### WHAT TO WORK ON:
Output only the entries, exactly as given, without the pictures.

### INPUT FOR THIS TASK:
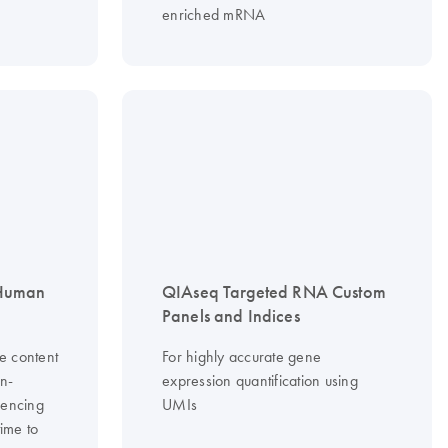
enriched mRNA
 Human
QIAseq Targeted RNA Custom
Panels and Indices
e content
For highly accurate gene
on-
expression quantification using
uencing
UMIs
time to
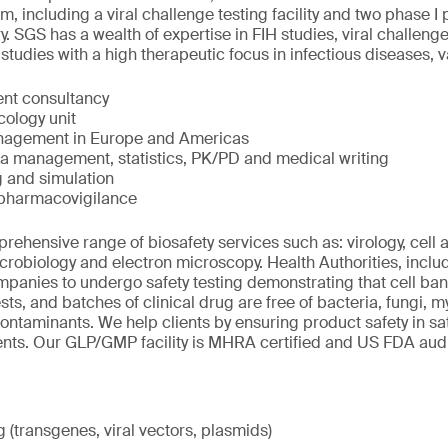
ium, including a viral challenge testing facility and two phase I 
 SGS has a wealth of expertise in FIH studies, viral challenge 
udies with a high therapeutic focus in infectious diseases, 
nt consultancy
cology unit
management in Europe and Americas
ta management, statistics, PK/PD and medical writing
 and simulation
 pharmacovigilance
ehensive range of biosafety services such as: virology, cell
icrobiology and electron microscopy. Health Authorities, incl
panies to undergo safety testing demonstrating that cell bank
sts, and batches of clinical drug are free of bacteria, fungi,
contaminants. We help clients by ensuring product safety in sa
ents. Our GLP/GMP facility is MHRA certified and US FDA aud
(transgenes, viral vectors, plasmids)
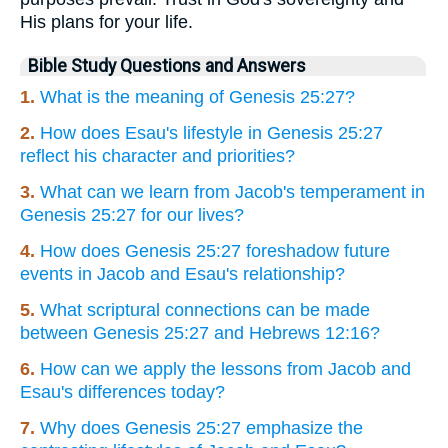
His plans for your life.
Bible Study Questions and Answers
1.
What is the meaning of Genesis 25:27?
2.
How does Esau's lifestyle in Genesis 25:27
reflect his character and priorities?
3.
What can we learn from Jacob's temperament in
Genesis 25:27 for our lives?
4.
How does Genesis 25:27 foreshadow future
events in Jacob and Esau's relationship?
5.
What scriptural connections can be made
between Genesis 25:27 and Hebrews 12:16?
6.
How can we apply the lessons from Jacob and
Esau's differences today?
7.
Why does Genesis 25:27 emphasize the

### RESULT:
enriched mRNA
 Human
QIAseq Targeted RNA Custom
Panels and Indices
e content
For highly accurate gene
on-
expression quantification using
uencing
UMIs
time to
ium, including a viral challenge testing facility and two phase I 
 SGS has a wealth of expertise in FIH studies, viral challenge 
udies with a high therapeutic focus in infectious diseases, 
nt consultancy
cology unit
management in Europe and Americas
ta management, statistics, PK/PD and medical writing
 and simulation
 pharmacovigilance
ehensive range of biosafety services such as: virology, cell
icrobiology and electron microscopy. Health Authorities, incl
panies to undergo safety testing demonstrating that cell bank
sts, and batches of clinical drug are free of bacteria, fungi,
contaminants. We help clients by ensuring product safety in sa
ents. Our GLP/GMP facility is MHRA certified and US FDA aud
(transgenes, viral vectors, plasmids)
His plans for your life.
Bible Study Questions and Answers
1.
What is the meaning of Genesis 25:27?
2.
How does Esau's lifestyle in Genesis 25:27
reflect his character and priorities?
3.
What can we learn from Jacob's temperament in
Genesis 25:27 for our lives?
4.
How does Genesis 25:27 foreshadow future
events in Jacob and Esau's relationship?
5.
What scriptural connections can be made
between Genesis 25:27 and Hebrews 12:16?
6.
How can we apply the lessons from Jacob and
Esau's differences today?
7.
Why does Genesis 25:27 emphasize the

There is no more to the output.